March 1, 2017 - Fort Russ News -
RIA Novosti - translated, edited by J. Arnoldski -
As of today, March 1st, external management will be introduced at all unregistered Ukrainian enterprises on the territory of the Donetsk and Lugansk People’s Republic. This decision was taken by the leaders of the republics in response to the transport blockade of Donbass.
In late January, a group of veterans of the military operation in Donbass, including deputies of the Verkhovna Rada of Ukraine, blocked freight rail traffic from the Donbass republics at several points. The “blockaders” stated that in their opinion any trade with the self-proclaimed republics is illegal. The blockade has led to shortages of anthracite coal which is mined in the areas of Donbass uncontrolled by Kiev. In connection with this, Ukrainian authorities have been compelled to introduce emergency measures in the energy sector with the aim of saving resources. A number of industrial enterprises have had to stop production.
On Monday, February 27th, the heads of the LPR and DPR announced that the republics would cease coal deliveries to Kiev if the railway blockade continues. In addition, they promised that if by midnight of March 1st the blockade is not lifted, then external management will be introduced at all enterprises under Ukrainian jurisdiction working in the DPR and LPR.
Due to the transport blockade, a number of large enterprises around the frontline in Donbass have ceased production. Among them are the Enakievsky metallurgical factory in the DPR and the Krasnodonugol company in the LPR. Both of these factories are part of the Metinvest group belonging to Ukrainian oligarch Rinat Akhmetov.
The leader of the DPR, Alexander Zakharchenko, had warned at a press conference: “The Enakievsky metallurgical plant has ceased working, and some other companies need to be jumpstarted. If they do not register themselves by Wednesday, then they will all come under our complete control. This also includes stadiums and hotels.”
During emergency sessions of the DPR and LPR parliaments on Monday, the relevant amendments to legislation were adopted which allow for external control to be imposed on Ukrainian enterprises that are not registered on the territory of the republics by March 1st.
The DPR and LPR have announced the creation of a special headquarters for controlling Ukrainian enterprises’ transition to external management.
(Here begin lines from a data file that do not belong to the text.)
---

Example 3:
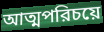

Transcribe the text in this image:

আত্মপরিচয়ে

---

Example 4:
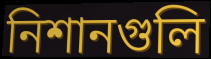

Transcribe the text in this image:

নিশানগুলি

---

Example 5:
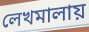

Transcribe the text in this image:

লেখমালায়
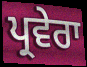
ਪ੍ਰਵੇਰਾ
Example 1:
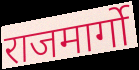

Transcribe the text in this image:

राजमार्गो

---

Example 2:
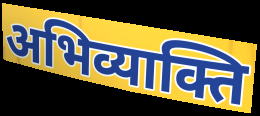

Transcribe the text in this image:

अभिव्याक्ति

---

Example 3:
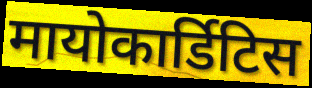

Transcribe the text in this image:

मायोकार्डिटिस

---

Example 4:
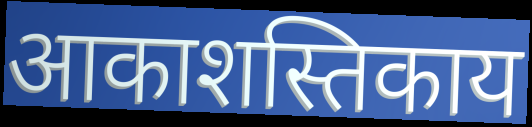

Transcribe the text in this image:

आकाशस्तिकाय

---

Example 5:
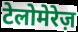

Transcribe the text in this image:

टेलोमेरेज़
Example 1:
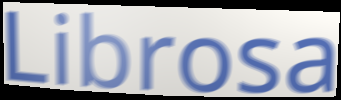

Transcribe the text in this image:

Librosa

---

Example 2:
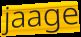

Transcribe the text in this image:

jaage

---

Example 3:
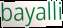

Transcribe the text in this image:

bayalli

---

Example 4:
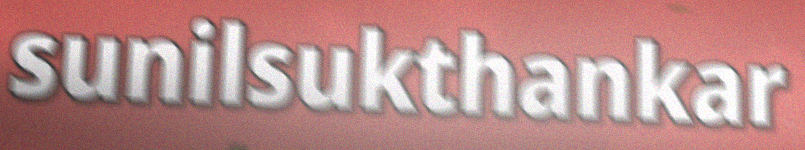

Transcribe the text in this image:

sunilsukthankar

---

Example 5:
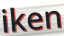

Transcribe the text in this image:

iken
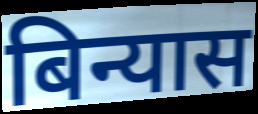
बिन्यास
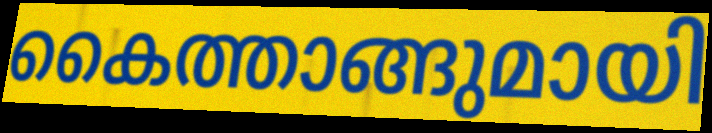
കൈത്താങ്ങുമായി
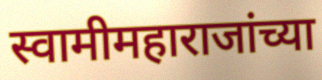
स्वामीमहाराजांच्या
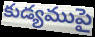
కుడ్యముపై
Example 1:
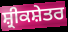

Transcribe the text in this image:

ਸ਼੍ਰੀਕਸ਼ੇਤਰ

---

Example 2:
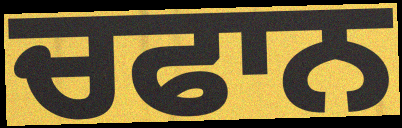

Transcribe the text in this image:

ਚਫਾਨ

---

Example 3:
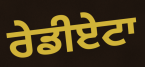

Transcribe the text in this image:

ਰੇਡੀਏਟਾ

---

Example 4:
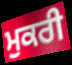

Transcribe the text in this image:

ਮੁਕਰੀ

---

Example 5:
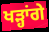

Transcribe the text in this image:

ਖੜ੍ਹਾਂਗੇ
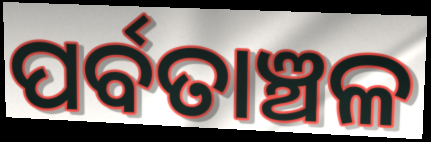
ପର୍ବତାଞ୍ଚଳ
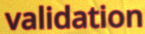
validation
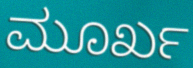
ಮೂರ್ಖ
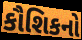
કૌશિકનો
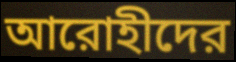
আরোহীদের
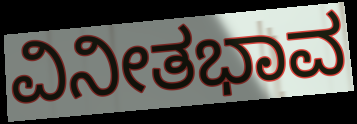
ವಿನೀತಭಾವ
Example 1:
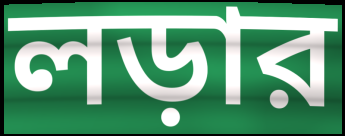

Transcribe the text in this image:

লড়ার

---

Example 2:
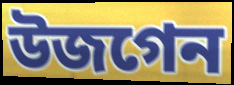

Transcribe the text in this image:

উজগেন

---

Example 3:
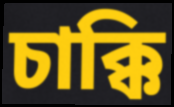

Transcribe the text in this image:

চাক্কি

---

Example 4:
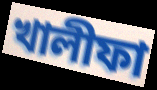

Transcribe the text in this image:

খালীফা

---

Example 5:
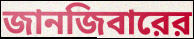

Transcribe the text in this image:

জানজিবারের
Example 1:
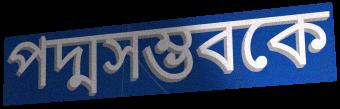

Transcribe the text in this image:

পদ্মসম্ভবকে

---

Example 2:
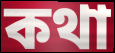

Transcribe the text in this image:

কথা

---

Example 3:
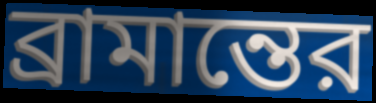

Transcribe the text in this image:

ব্রামান্তের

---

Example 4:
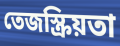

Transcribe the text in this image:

তেজস্ক্রিয়তা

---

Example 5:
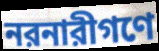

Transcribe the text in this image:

নরনারীগণে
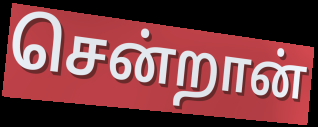
சென்றான்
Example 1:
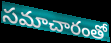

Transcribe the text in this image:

సమాచారంతో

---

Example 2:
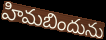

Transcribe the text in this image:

హిమబిందును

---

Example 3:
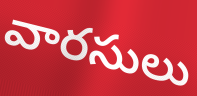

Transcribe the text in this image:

వారసులు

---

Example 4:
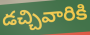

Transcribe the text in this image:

డచ్చివారికి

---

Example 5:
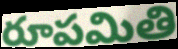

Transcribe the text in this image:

రూపమితి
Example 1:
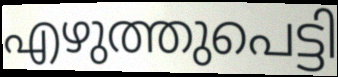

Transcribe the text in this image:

എഴുത്തുപെട്ടി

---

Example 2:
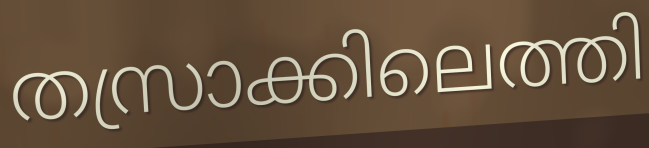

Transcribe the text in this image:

തസ്രാക്കിലെത്തി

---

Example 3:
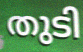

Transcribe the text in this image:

തുടി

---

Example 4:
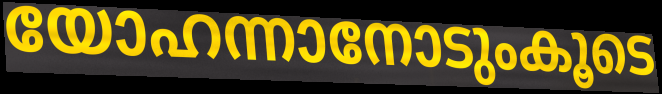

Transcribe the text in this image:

യോഹന്നാനോടുംകൂടെ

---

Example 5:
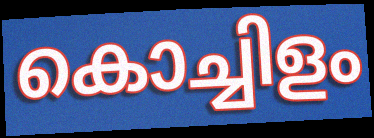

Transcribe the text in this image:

കൊച്ചിളം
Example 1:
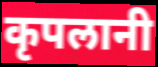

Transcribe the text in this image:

कृपलानी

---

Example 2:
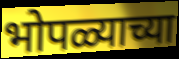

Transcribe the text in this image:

भोपळ्याच्या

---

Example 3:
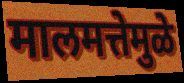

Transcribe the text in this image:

मालमत्तेमुळे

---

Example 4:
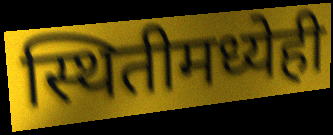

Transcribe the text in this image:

स्थितीमध्येही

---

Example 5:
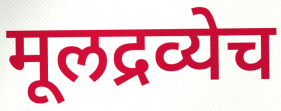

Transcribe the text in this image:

मूलद्रव्येच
The LPR has emphasized that the employees of these enterprises will keep their jobs.
The chairman of the LPR’s People’s Council, Vladimir Degtyarenko, said: “The established headquarters intends not to merely keep enterprises ‘afloat,’ but to contribute to their further development and reorientation towards Russia.”….
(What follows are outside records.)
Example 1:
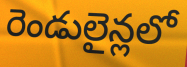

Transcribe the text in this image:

రెండులైన్లలో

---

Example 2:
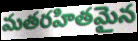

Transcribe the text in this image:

మతరహితమైన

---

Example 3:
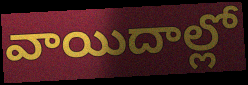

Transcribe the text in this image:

వాయిదాల్లో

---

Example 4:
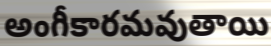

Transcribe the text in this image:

అంగీకారమవుతాయి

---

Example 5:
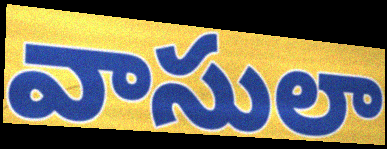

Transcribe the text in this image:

వాసులా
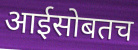
आईसोबतच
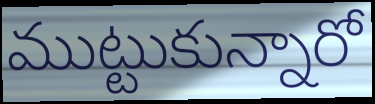
ముట్టుకున్నారో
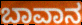
ಬಾವಾನ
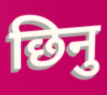
छिनु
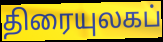
திரையுலகப்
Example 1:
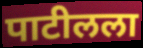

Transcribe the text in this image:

पाटीलला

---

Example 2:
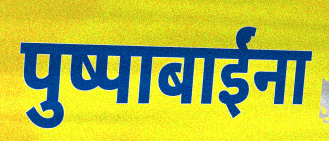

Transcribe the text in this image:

पुष्पाबाईंना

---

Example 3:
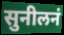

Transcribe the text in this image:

सुनीलनं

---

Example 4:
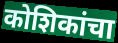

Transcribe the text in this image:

कोशिकांचा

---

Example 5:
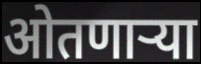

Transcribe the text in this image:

ओतणाऱ्या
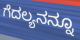
ಗೆದಲ್ಯನನ್ನೂ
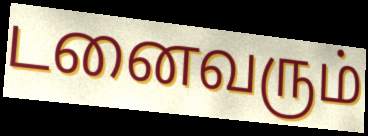
டனைவரும்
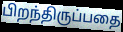
பிறந்திருப்பதை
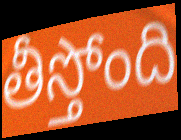
తీస్తోంది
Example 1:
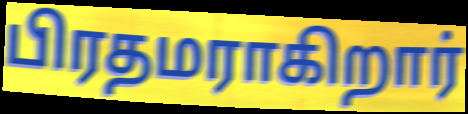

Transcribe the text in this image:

பிரதமராகிறார்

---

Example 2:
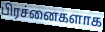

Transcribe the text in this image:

பிரச்னைகளாக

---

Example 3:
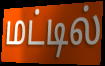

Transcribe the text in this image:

மட்டில்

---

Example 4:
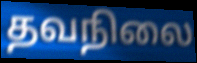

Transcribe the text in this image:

தவநிலை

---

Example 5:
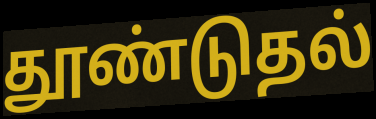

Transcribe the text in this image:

தூண்டுதல்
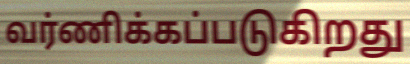
வர்ணிக்கப்படுகிறது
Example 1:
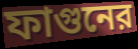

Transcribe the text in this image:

ফাগুনের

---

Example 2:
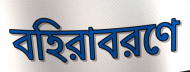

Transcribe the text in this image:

বহিরাবরণে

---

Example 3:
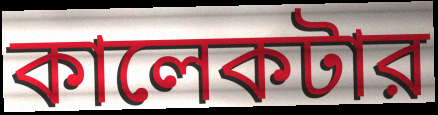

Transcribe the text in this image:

Representatives of Donbass have explained that this decision on “nationalizing” Ukrainian enterprises was necessary. The primary task is resuming their work and saving jobs. But this, according to DPR head Alexander Zakharchenko, will take about two months.
“In the short term we will have to rebuild industry and change markets. The main task is ensuring the smooth operation of enterprises and salaries and work for the workers of these enterprises,” Zakharchenko said.
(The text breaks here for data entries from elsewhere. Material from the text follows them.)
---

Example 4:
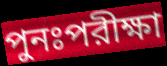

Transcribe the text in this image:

পুনঃপরীক্ষা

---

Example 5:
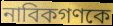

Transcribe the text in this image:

নাবিকগণকে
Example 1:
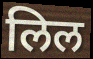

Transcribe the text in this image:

लिल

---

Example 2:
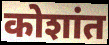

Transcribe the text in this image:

कोशांत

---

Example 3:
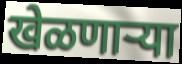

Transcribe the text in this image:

खेळणाऱ्या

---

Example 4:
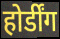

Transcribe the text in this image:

होर्डींग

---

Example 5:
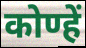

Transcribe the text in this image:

कोण्हें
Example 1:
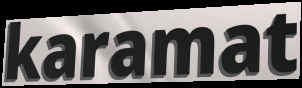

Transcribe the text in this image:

karamat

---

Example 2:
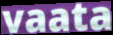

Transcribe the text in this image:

vaata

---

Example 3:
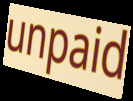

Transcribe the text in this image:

unpaid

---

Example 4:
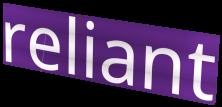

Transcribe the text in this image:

reliant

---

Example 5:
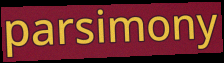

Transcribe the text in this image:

parsimony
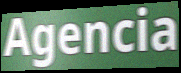
Agencia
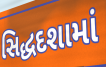
સિદ્ધદશામાં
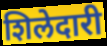
शिलेदारी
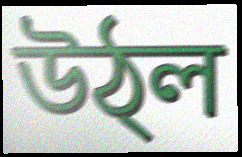
উঠ্ল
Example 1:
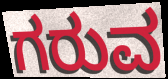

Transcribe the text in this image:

ಗರುವ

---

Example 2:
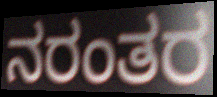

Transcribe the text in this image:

ನರಂತರ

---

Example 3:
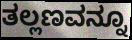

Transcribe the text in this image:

ತಲ್ಲಣವನ್ನೂ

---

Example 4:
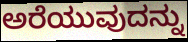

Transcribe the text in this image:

ಅರೆಯುವುದನ್ನು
The Ministry of Industry and Trade of the DPR has stressed that there can be no doubts that the enterprises will be successfully reoriented from the Ukrainian market to markets in the Russian Federation and other countries. In addition, the transfer of all enterprises of non-residents to republican jurisdiction only broadens the foreign trade ties of the DPR.
“Despite difficulties with the political recognition of the republic, our enterprises are quite successfully working with countries in the near and far abroad. For already more than two years, our manufactures have essentially begun the process of withdrawing from Ukrainian markets in favor of other countries. Both the state and business circles have some experience in this,” the acting industry and trade minister, Aleksey Granovsky, affirmed.
Granovsky added that the republic is now exporting more than 50 types of goods among including from light industry, food products, chemical and pharmaceutical industries, and metallurgy.